The table of type I errors shows

  1. As expected, the unpaired t-test is conservative (fewer type I errors than nominal alpha) only when there is a correlation between the day 0 and day 14 measures and this conservativeness is a function of the correlation. This is expected because the correlation is a function of the extra among ID variance and in the first simulation there is no extra ID variance. It is the problem of the among-ID variance that the authors were trying to solve with their transformation. The logic of the transformation is okay, but it results in the perfect negative within-ID correlations (see the images below) that I mentioned in my initial twitter response. And this leads to
  2. The type I error on the transformed response using the unpaired t-test is highly inflated regardless of the among-ID variance. That is, even when the condition for an unpaired t-test is valid (when the among ID variance is zero), the Type I error is still inflated. This is why I stated in the pubpeer commment that is the transformation that is the problem.

Figures of the within-ID negative correlation

Here are the residuals of the linear model version of the unpaired t-test. The y-axis is the residual and the x-axis is the ID. The residuals are perfectly symmetric about zero, with one value of each individual above zero and the other below zero.

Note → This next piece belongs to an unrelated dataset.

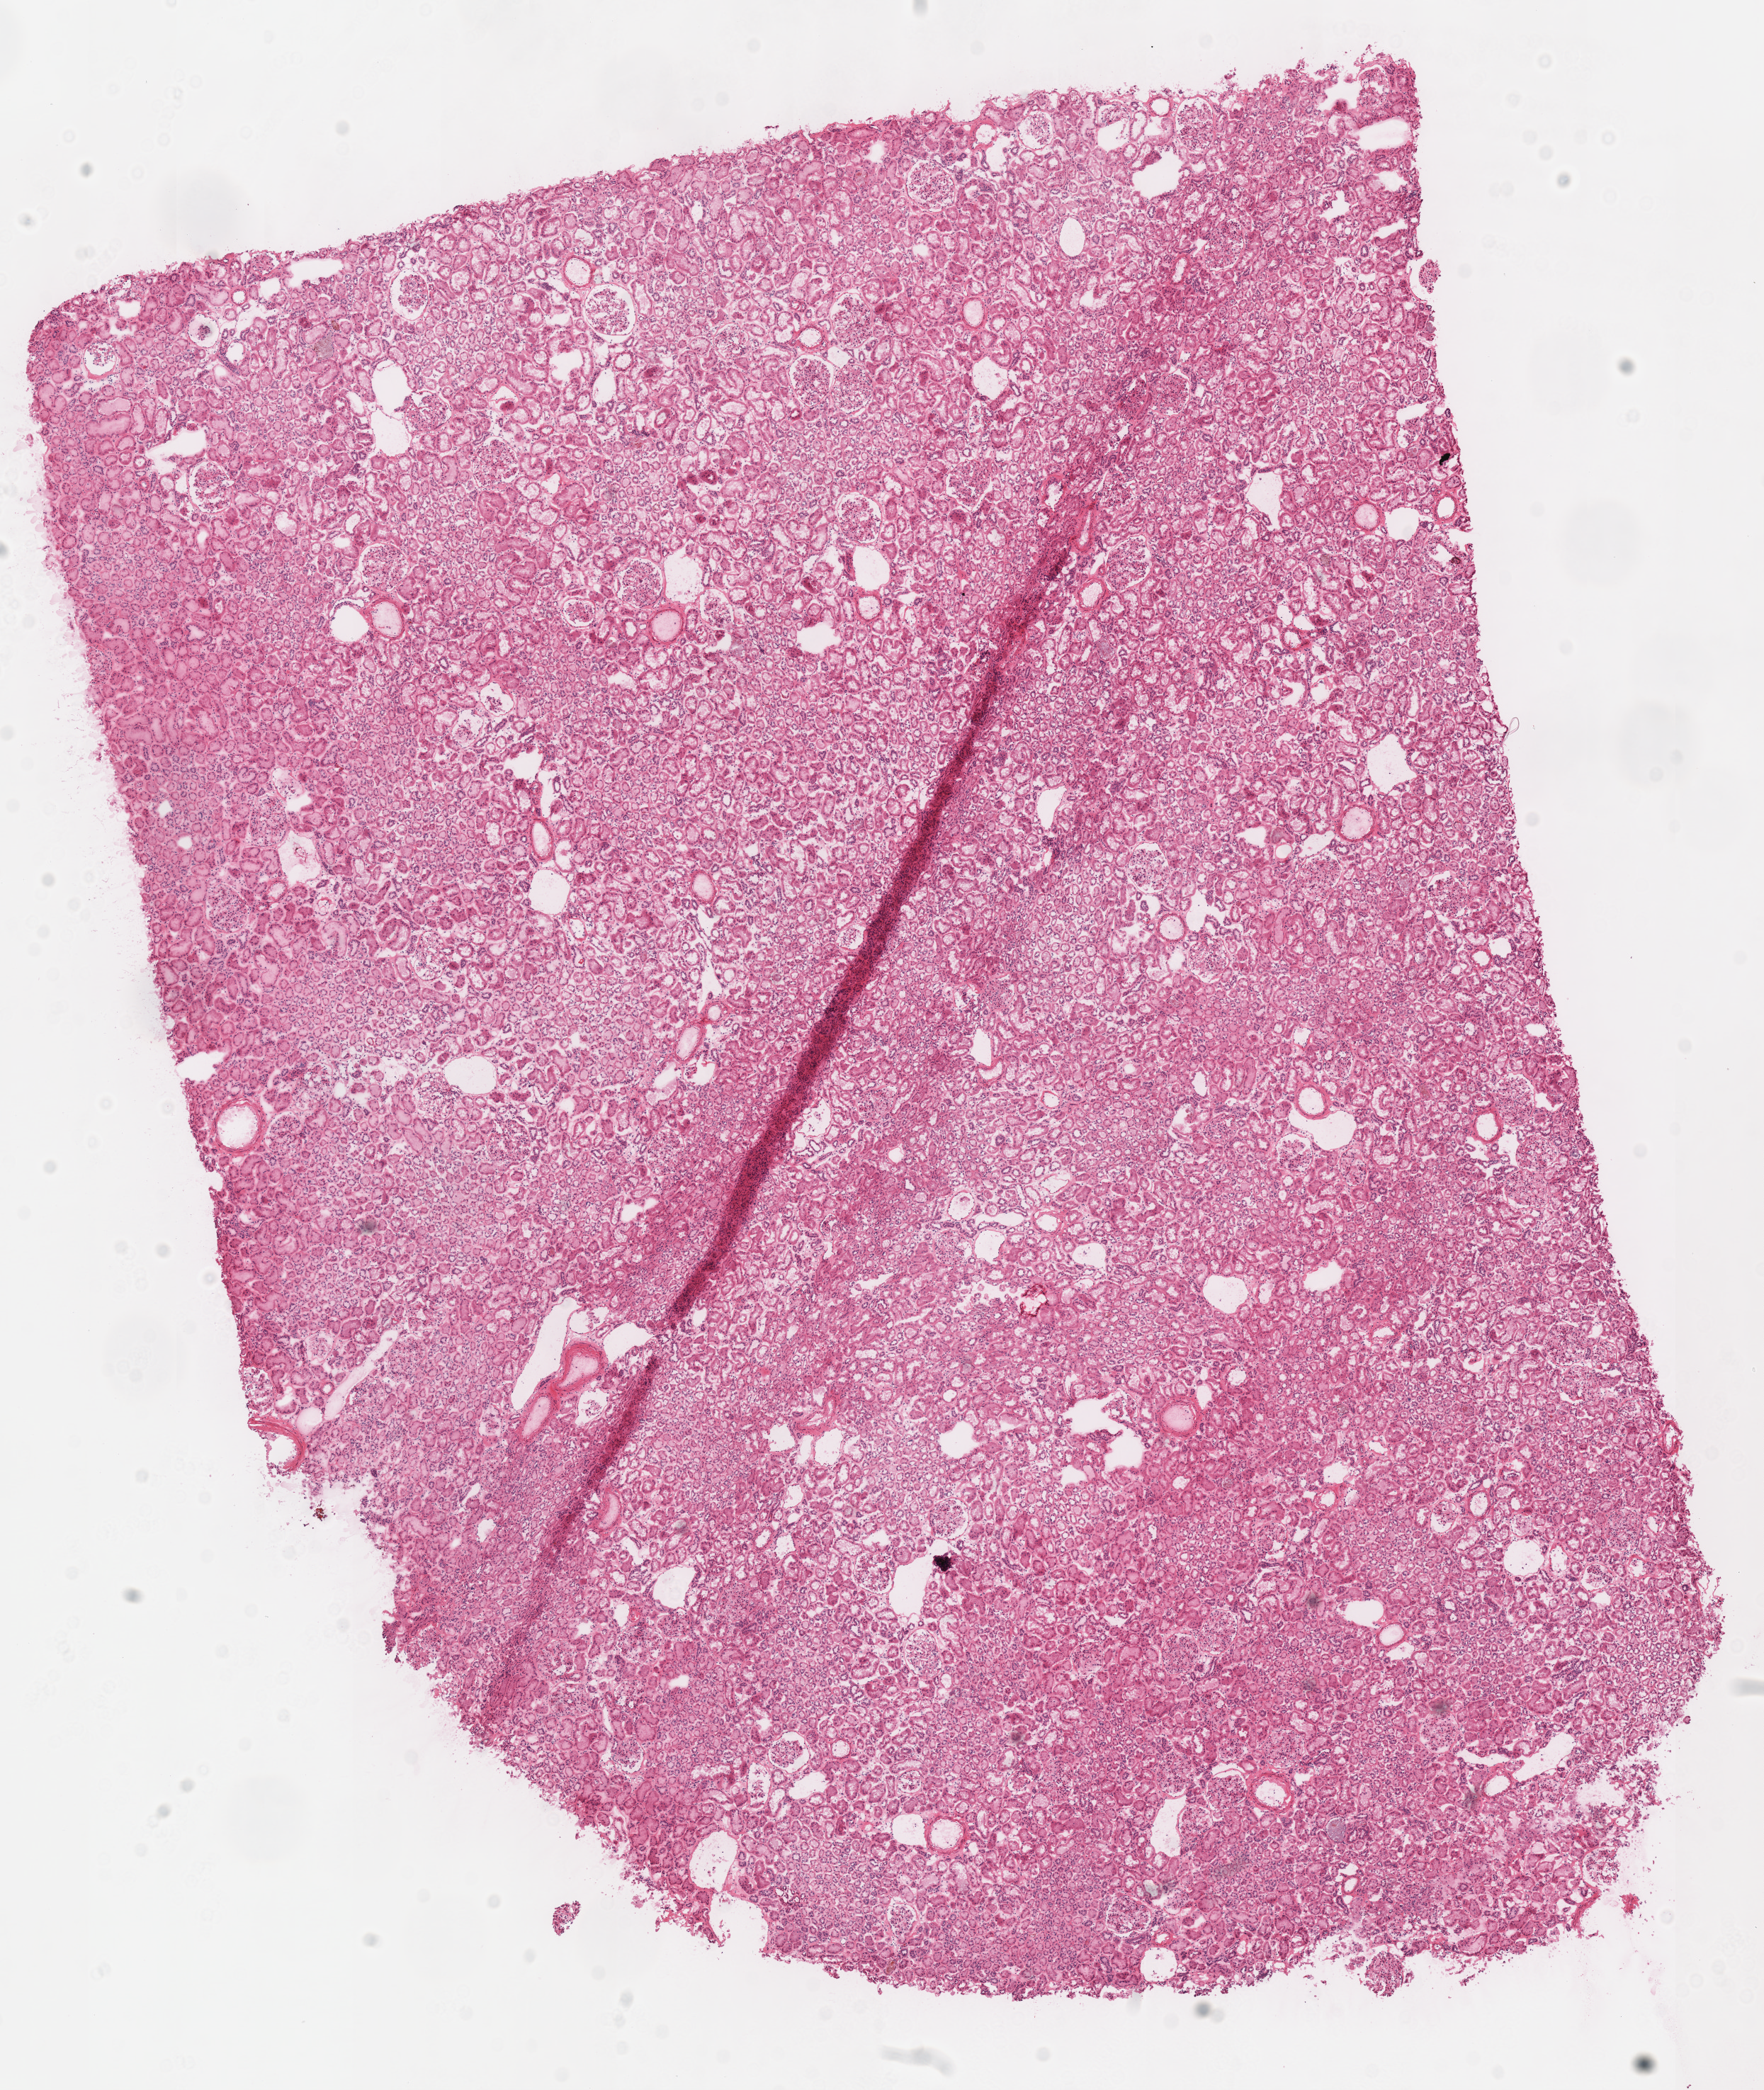
H&E-stained whole-slide image — a low-resolution overview of the entire scanned area, about 9.8 x 11.6 mm, frozen section from the top of the tissue portion, sample: solid tissue normal (non-tumour tissue), kidney. Male, age 34 years at initial diagnosis.
This section: solid tissue normal sample (biorepository sample class). Patient diagnosis: Renal cell carcinoma, chromophobe type.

day <- as.factor(rep(c("day_0", "day_14"), each=n))
count <- c(norm_0, norm_14)
id <- as.character(rep(1:n, times=2))
m1 <- lm(count ~ day)
res <- residuals(m1)
qplot(id, res, color=day) +
  ylab("Residuals") +
  NULL

The perfect, negative correlation of the residuals is more explicitly shown with a scatterplot of day_14 residuals vs. day_0 residuals.

conclusion

There is some discussion on twitter and pubpeer on the mechanism of the inflated type I error; is it 1) the unpaired t-test, 2) the transformation, or 3) combination of both? The unpaired t-test is not the mechanism, because without the transformation, the unpaired t-test is conservative (fewer type I error than nominal) not liberal. It is the transformation that inflates the error. But, because of what a paired t-test does (it tests b-a = 0), it is unaffected by the transformation.